The back bears a printed label of the “Società per le Belle Arti ed Esposizione Permanente” in Milan relating to the exhibition entitled Galileo Chini/mostra retrospettiva, with references to the work; provenance stamp from the Galleria Arco Farnese in Rome
Galileo Chini /mostra retrospettiva, Milan, Società per le Belle Arti ed Esposizione Permanente, January – February 1977
Catalogue of the Turandot, Teatro dell’Opera, Rome 1996, p. 76
This portrait of a young model depicted while executing a dance movement, drawn in all likelihood either during or immediately after the artist's time in Bangkok, plunges us directly into the exotic Orient.

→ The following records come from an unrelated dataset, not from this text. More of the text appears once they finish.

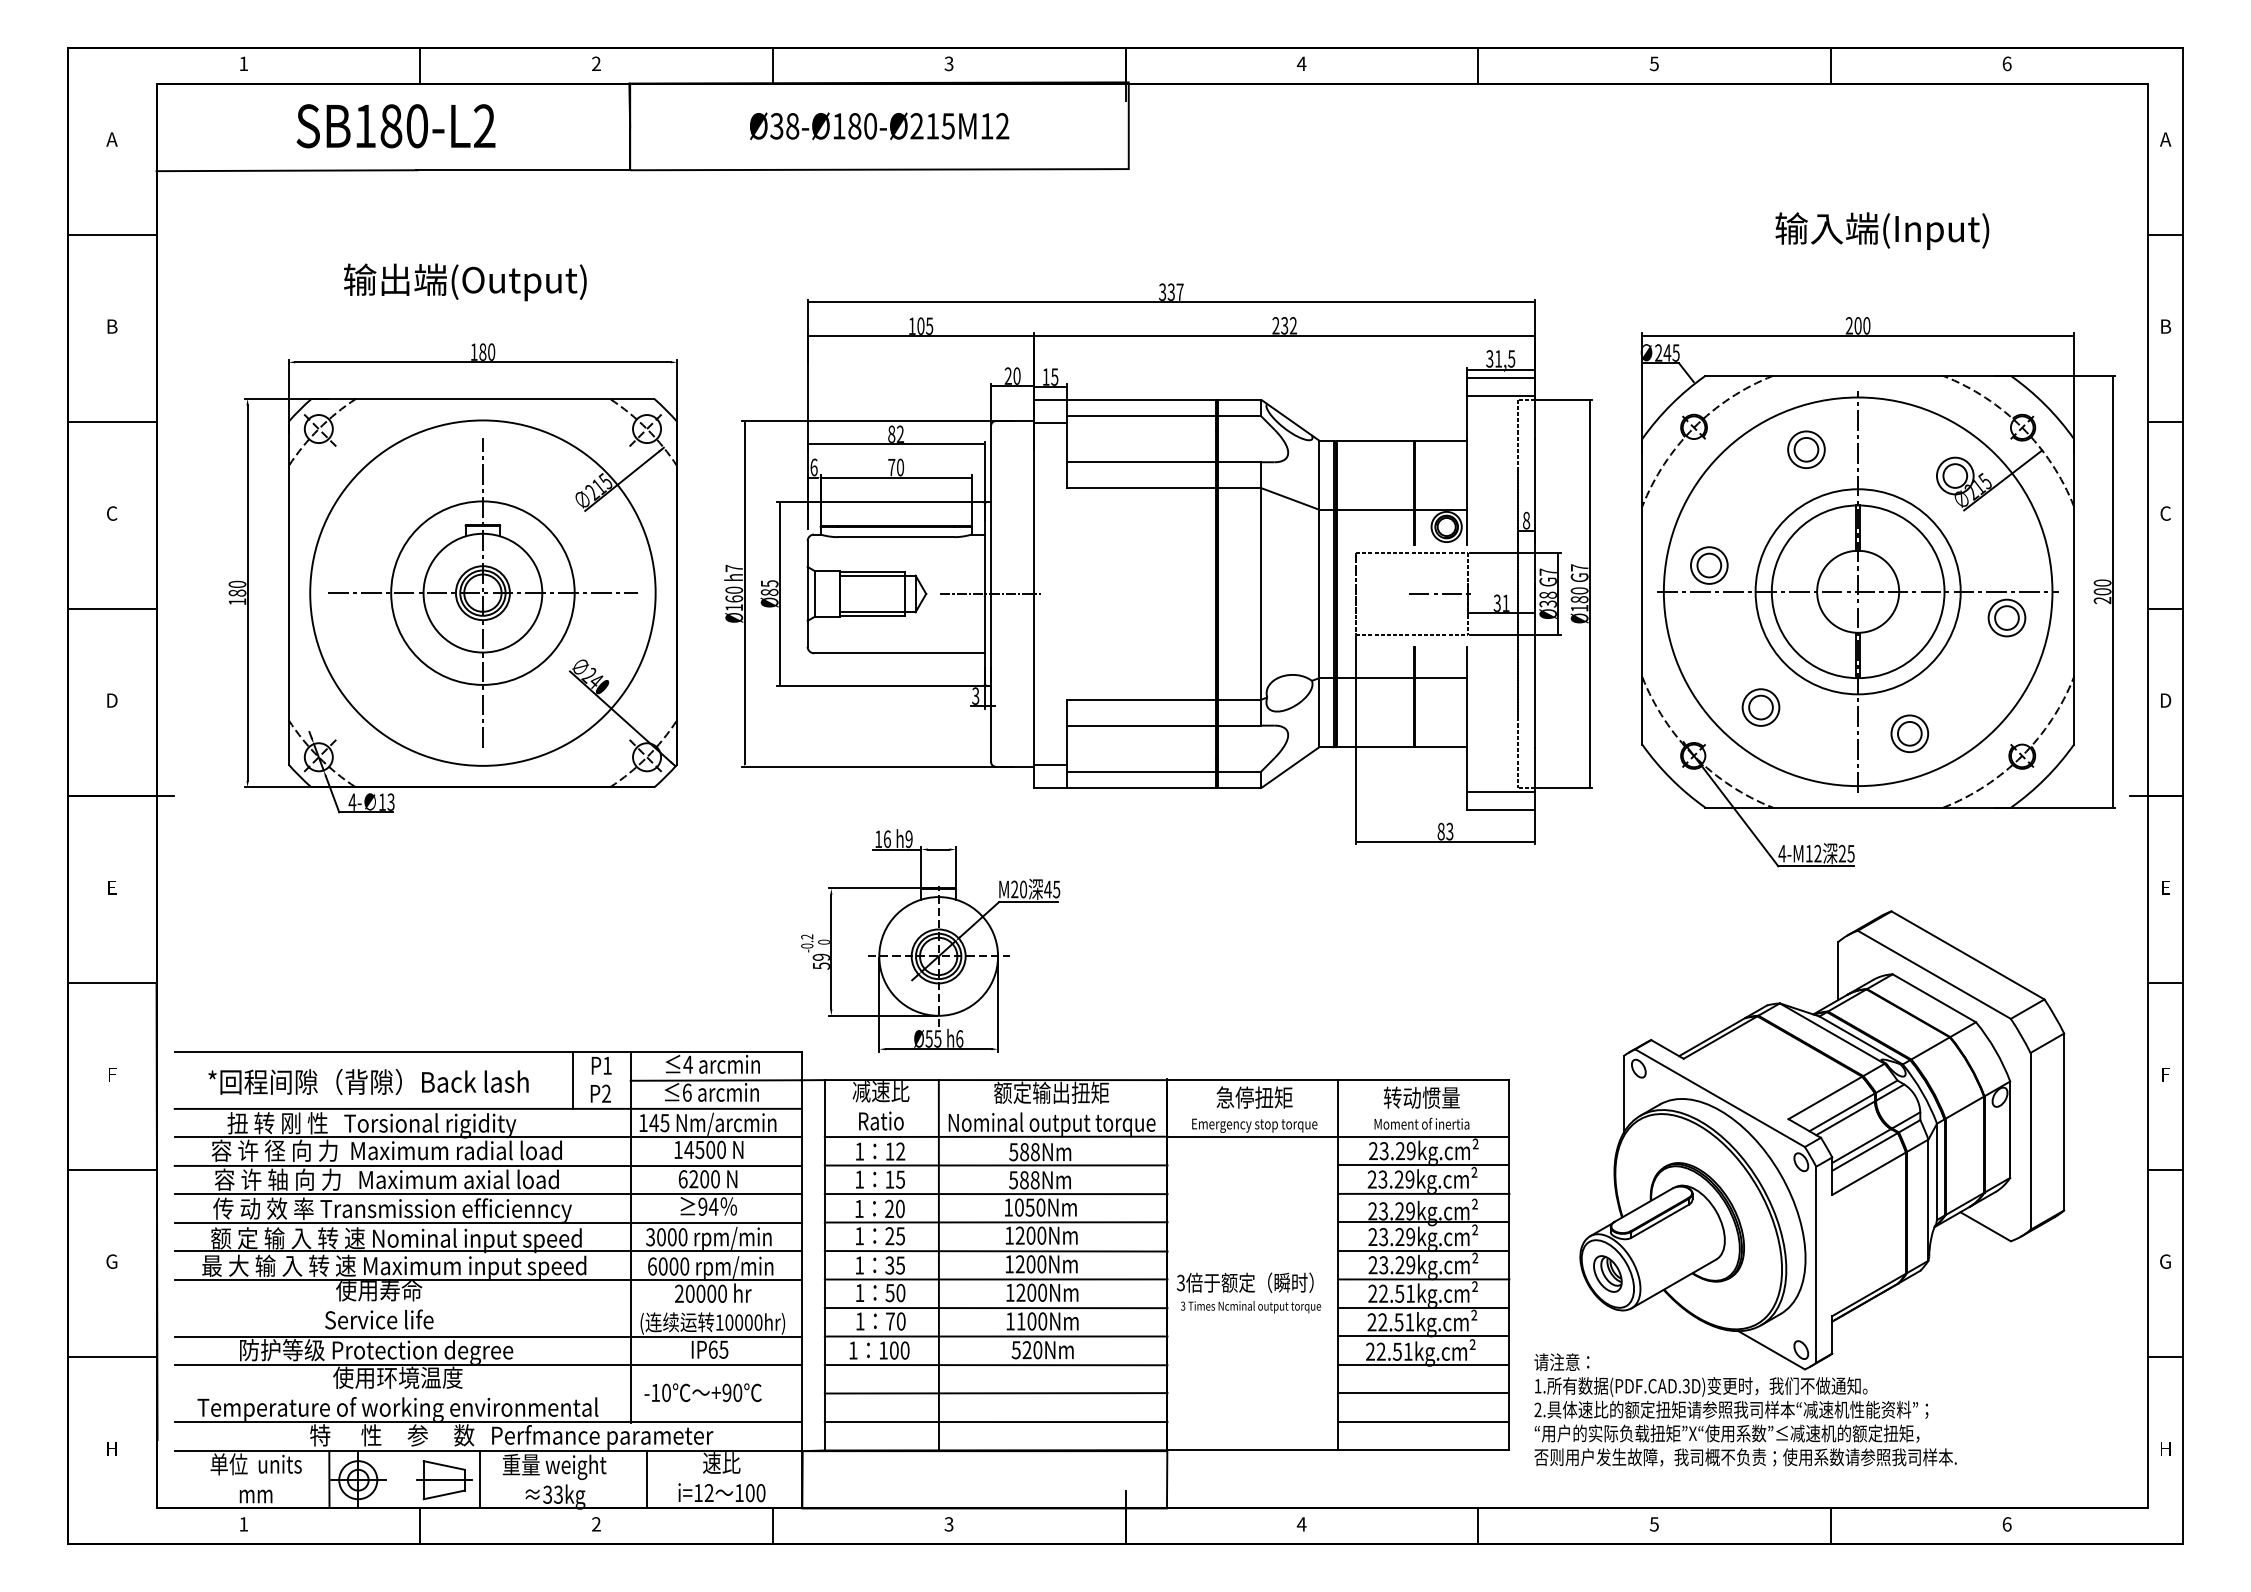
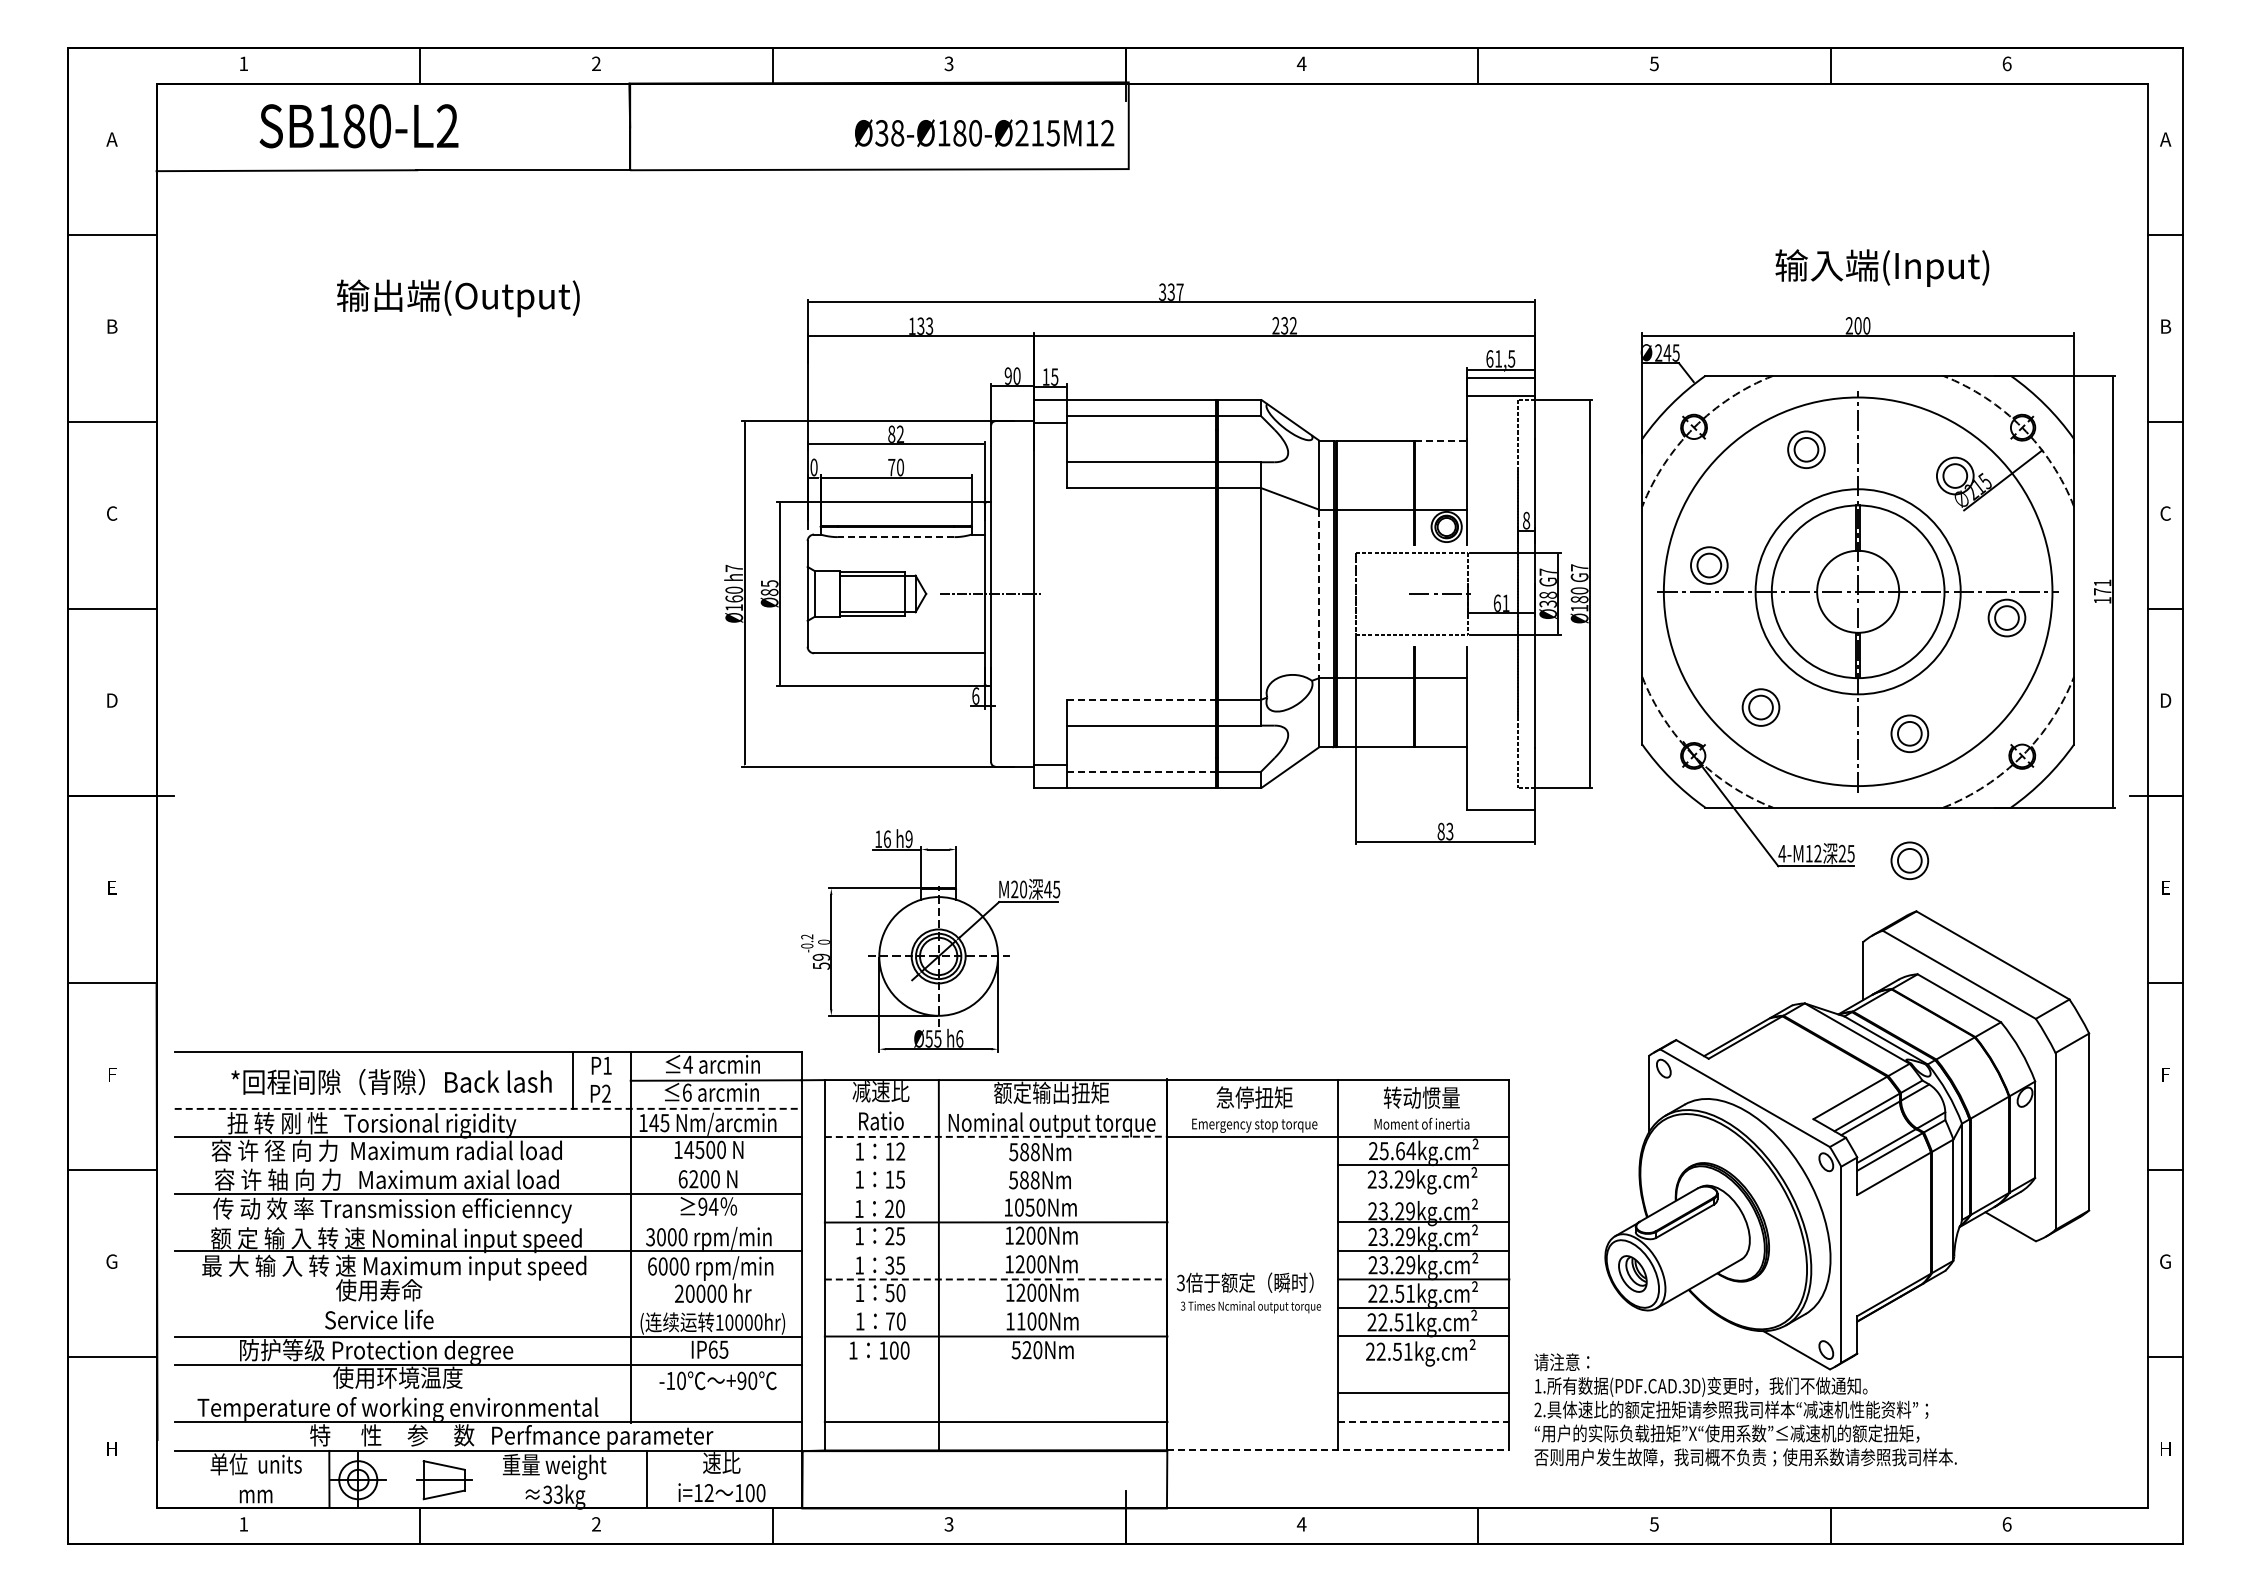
text at (395, 126) position: (395, 126) -> (358, 126)
text at (879, 126) position: (879, 126) -> (984, 133)
text at (1882, 230) position: (1882, 230) -> (1882, 267)
text at (465, 282) position: (465, 282) -> (458, 298)
text at (925, 325): 105 -> 133
text at (1489, 358): 31,5 -> 61,5
text at (1007, 376): 20 -> 90
line at (1441, 440): solid -> dashed
text at (813, 467): 6 -> 0
line at (895, 537): solid -> dashed
part at (452, 578): present -> none
text at (2102, 591): 200 -> 171
line at (1319, 594): solid -> dashed
text at (1496, 602): 31 -> 61
text at (975, 695): 3 -> 6
line at (1141, 699): solid -> dashed
line at (1141, 771): solid -> dashed
line at (1501, 791): present -> none
part at (1909, 860): none -> present
text at (368, 1082) position: (368, 1082) -> (391, 1082)
line at (488, 1108): solid -> dashed
line at (996, 1136): solid -> dashed
part at (1822, 1140) position: (1822, 1140) -> (1847, 1140)
text at (1397, 1151): 23.29kg.cm -> 25.64kg.cm
line at (487, 1165): present -> none
line at (995, 1165): present -> none
line at (1423, 1193): present -> none
line at (995, 1194): present -> none
line at (487, 1222): present -> none
line at (995, 1251): present -> none
line at (487, 1279): present -> none
line at (996, 1279): solid -> dashed
line at (995, 1308): present -> none
line at (1423, 1364): present -> none
line at (995, 1365): present -> none
text at (702, 1392) position: (702, 1392) -> (717, 1380)
line at (995, 1393): present -> none
line at (1424, 1421): solid -> dashed
line at (1338, 1450): solid -> dashed
line at (479, 1478): present -> none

It has a tangible connection – in the subject's features, in her facial gestures and even in her headgear – with a portrait of the Actress Mesù also painted by Galileo Chini and shown on several occasions. Thus it is perfectly plausible to suggest that the artist used the same model both for that painting and for this drawing. The drawing clearly reflects Chini's experience in Siam, a trip that was to mark a crucial moment in his artistic development.
Despite his consolidated reputation in Europe, Chini accepted an invitation from the King of Siam in 1911 to work on the Throne Room in the Royal Palace in Bangkok. His stay, which lasted for over two years, was to have a major impact on his career. On his return to Italy he produced the decorative panels for the 1914 Venice Biennale, where he combines an oriental richness of decoration with a preciousness redolent of Art Nouveau.
Thus this dancing girl is a marvellous synthesis of the expressive freedom typical of Galileo Chini, who interprets here the oriental happiness that he acquired in Siam, combining it with the influence of the Viennese Sezession.